What is expected |
Reproduce all of the material below, substituting "Sunday" for each occurrence of "Saturday" and keeping everything else unchanged. Leave the pictures out of your version.

Provided records |
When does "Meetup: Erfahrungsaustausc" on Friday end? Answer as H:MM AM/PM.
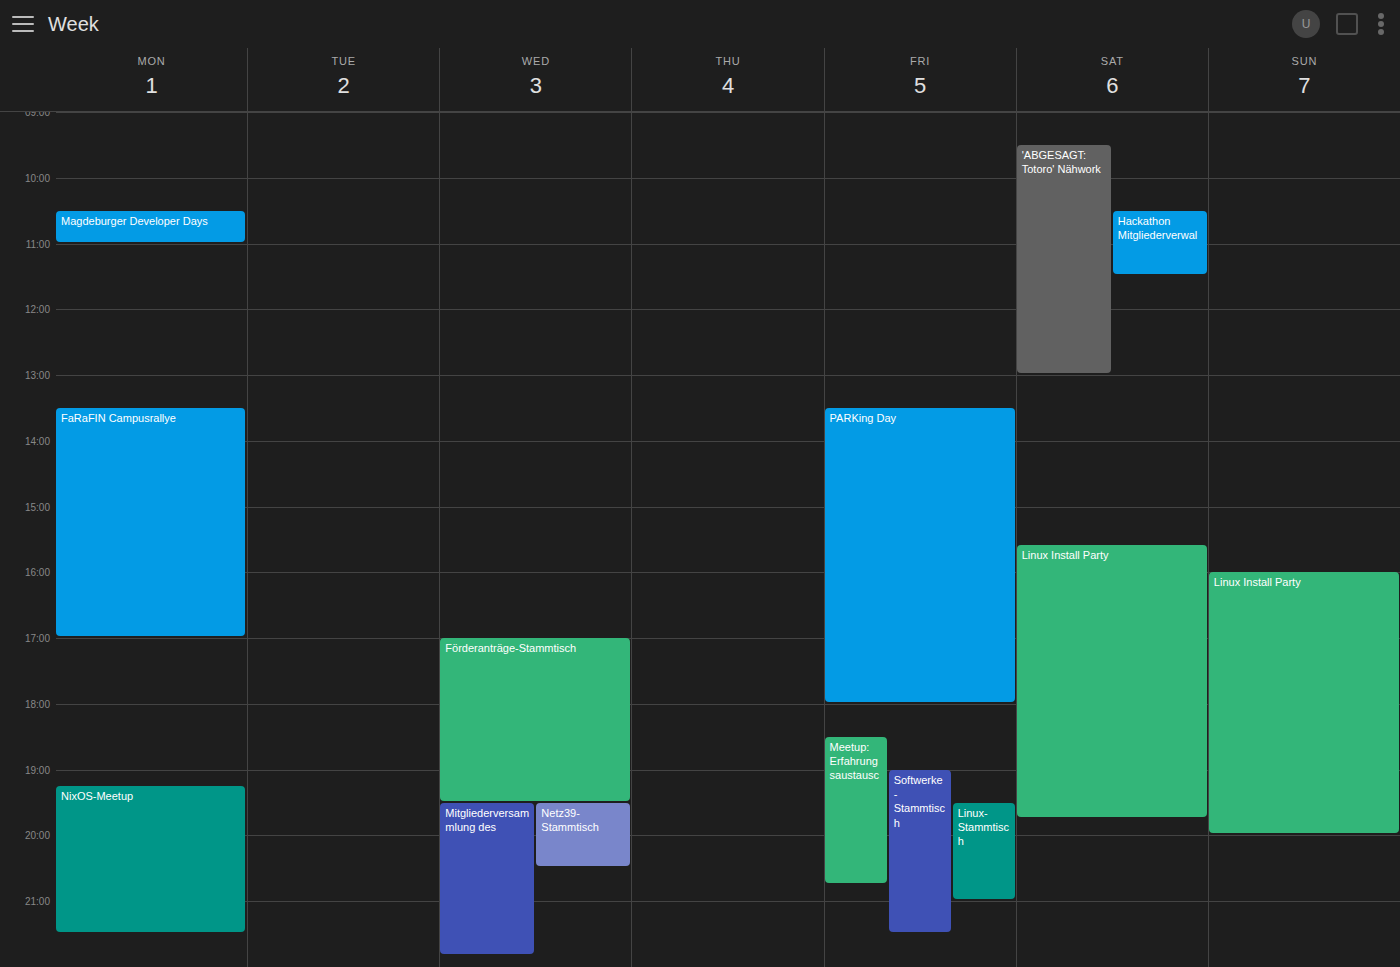
8:45 PM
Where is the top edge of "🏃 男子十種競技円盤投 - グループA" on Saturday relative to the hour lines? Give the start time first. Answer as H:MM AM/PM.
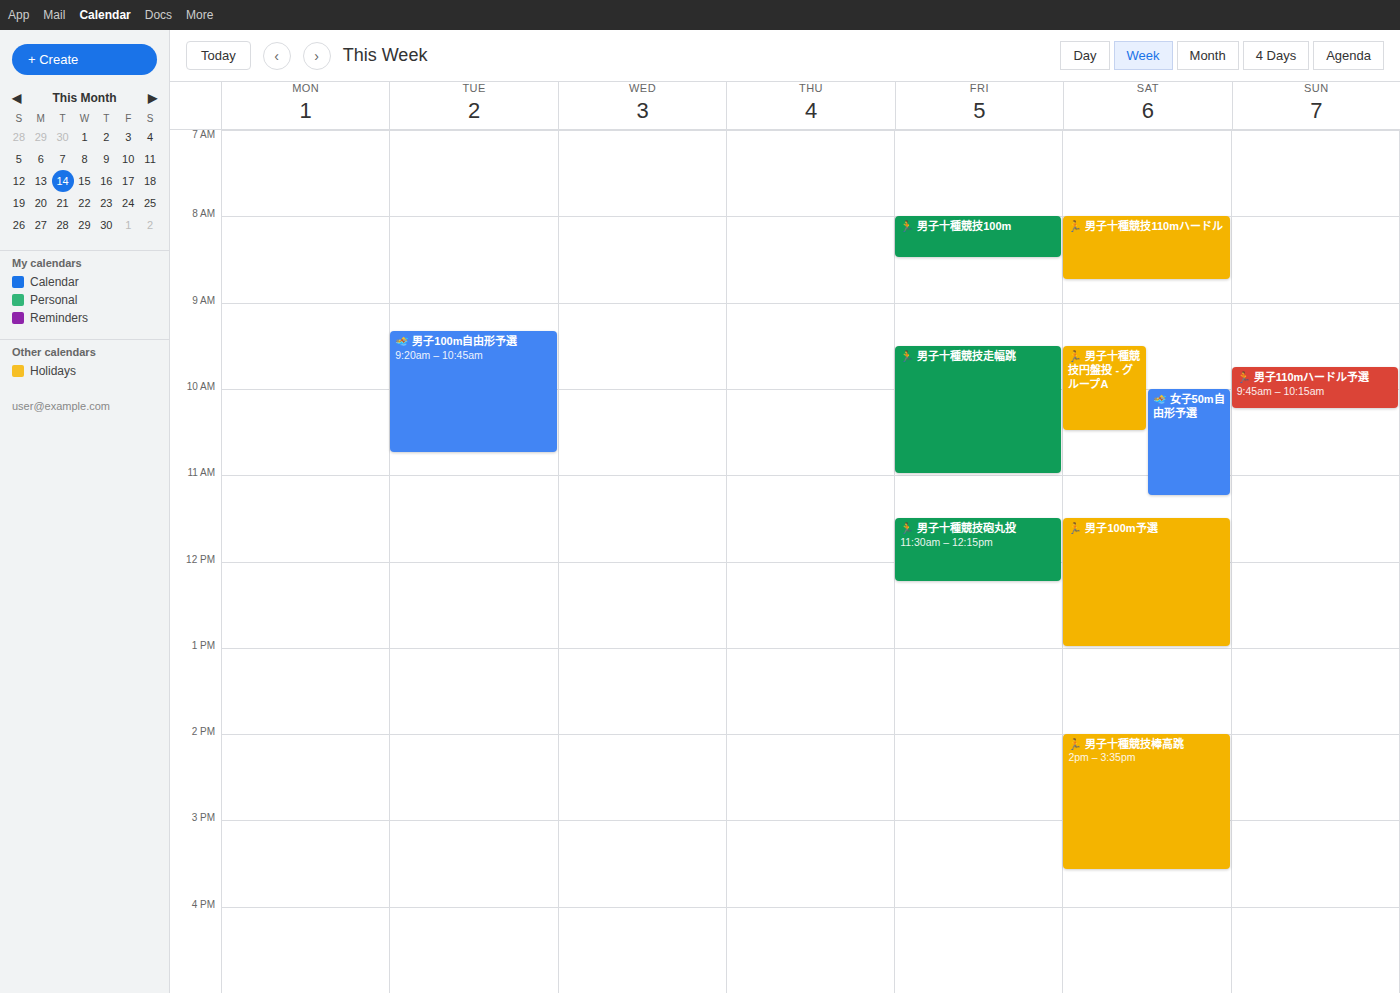
9:30 AM -- halfway between the 9 AM and 10 AM lines.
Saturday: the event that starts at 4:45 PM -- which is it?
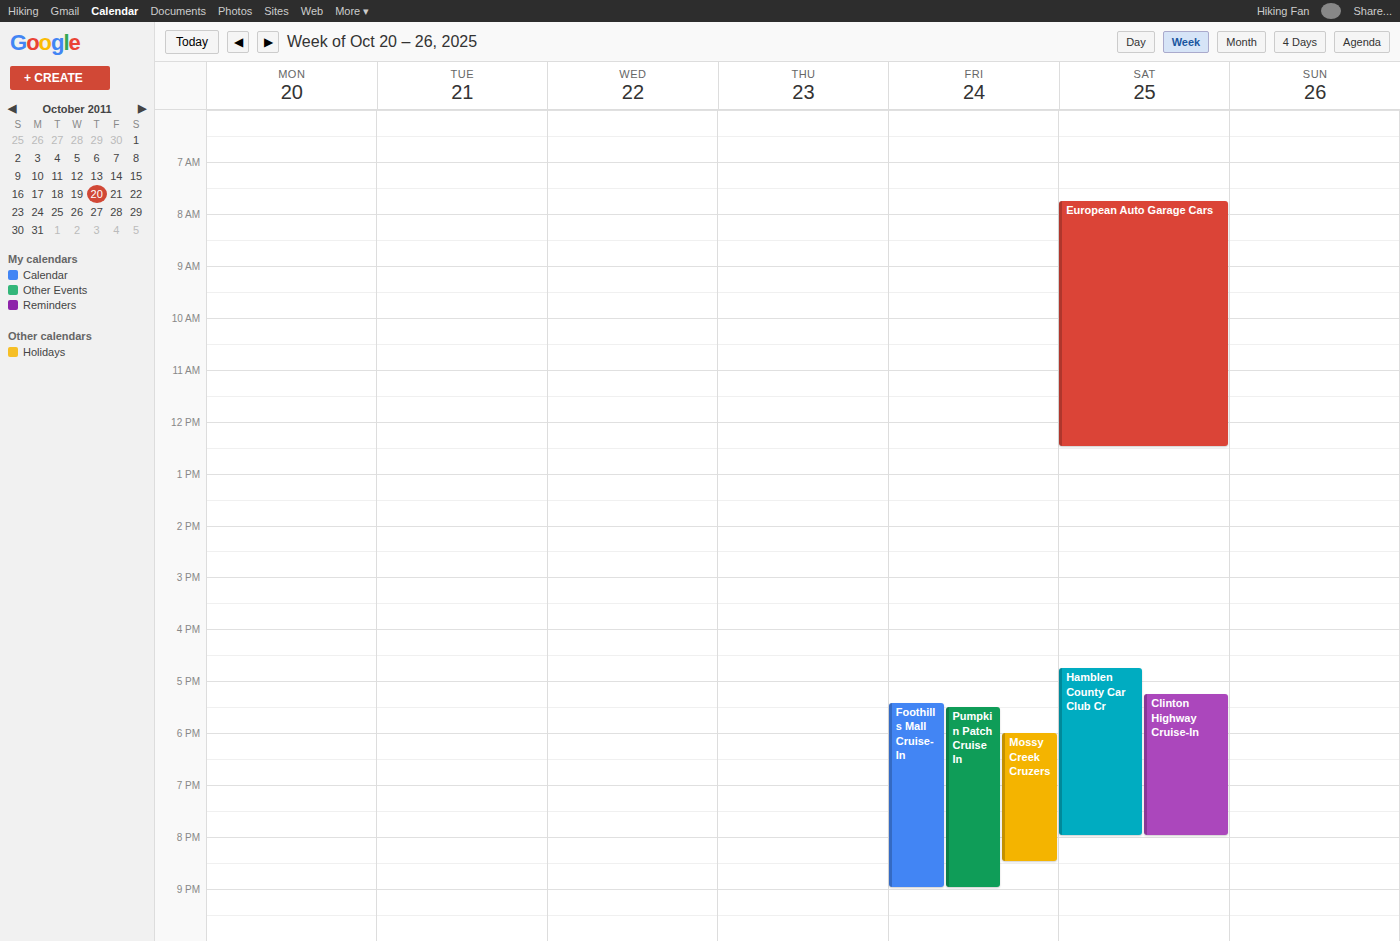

Full response |
When does "Meetup: Erfahrungsaustausc" on Friday end? Answer as H:MM AM/PM.
8:45 PM
Where is the top edge of "🏃 男子十種競技円盤投 - グループA" on Sunday relative to the hour lines? Give the start time first. Answer as H:MM AM/PM.
9:30 AM -- halfway between the 9 AM and 10 AM lines.
Sunday: the event that starts at 4:45 PM -- which is it?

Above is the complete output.